>> START EXTRACTED TEXT

Yet most day-to-day work related to policing and securing the occupation is not ostensibly combat-related — so why are female soldier voices so few? Even among voices of conscience, female voices are rarely heard. Sometimes women soldiers are privy to the worst of human rights abuses by men — and yet remain silent still. Why?
Breaking the Silence is changing that with a new booklet of women’s testimonies and a cross-country mission to the American Jewish community this month. Dana Golan is bringing their first-ever women-only testimonies to America as the organization strives to educate the American Jewish public on what “occupation” entails.
Their first woman CEO, former Border Police officer Dana Golan, explains:

“Israeli society does not want to think about our girlfriends, daughters and sisters taking an active role in carrying out the ‘occupation,’ just like the male soldiers. We want to believe that the female soldiers stationed in the territories are not as aggressive and that they do not get their hands dirty.”

>> END EXTRACTED TEXT
>> START SUPPLIED INFORMATION

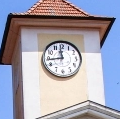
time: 11:43
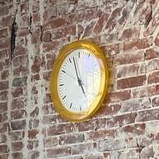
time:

>> END SUPPLIED INFORMATION

• _REQUIREMENTS_:
[1] In the piece on women soldiers' testimonies, what job did Dana Golan hold before leading Breaking the Silence?
[2] Continue the piece on women soldiers' testimonies from where it stops.

• _WRITTEN ANSWERS_:
[1] She was a Border Police officer.

[2]
She explains women feel it is not their place to out their peers, and the pressure to be “one of the guys” often begs them to be more harsh than their male counterparts.
Breaking the Silence is one of Israel’s most important — and hard to hear — contributors to the debate around the conflict. Neither heroes nor villains, they say, Israeli soldiers are young people put in impossible situations. I highly encourage you to attend these humanizing (de-hero-izing and de-villifying in turn) voices, this time from women of conscience.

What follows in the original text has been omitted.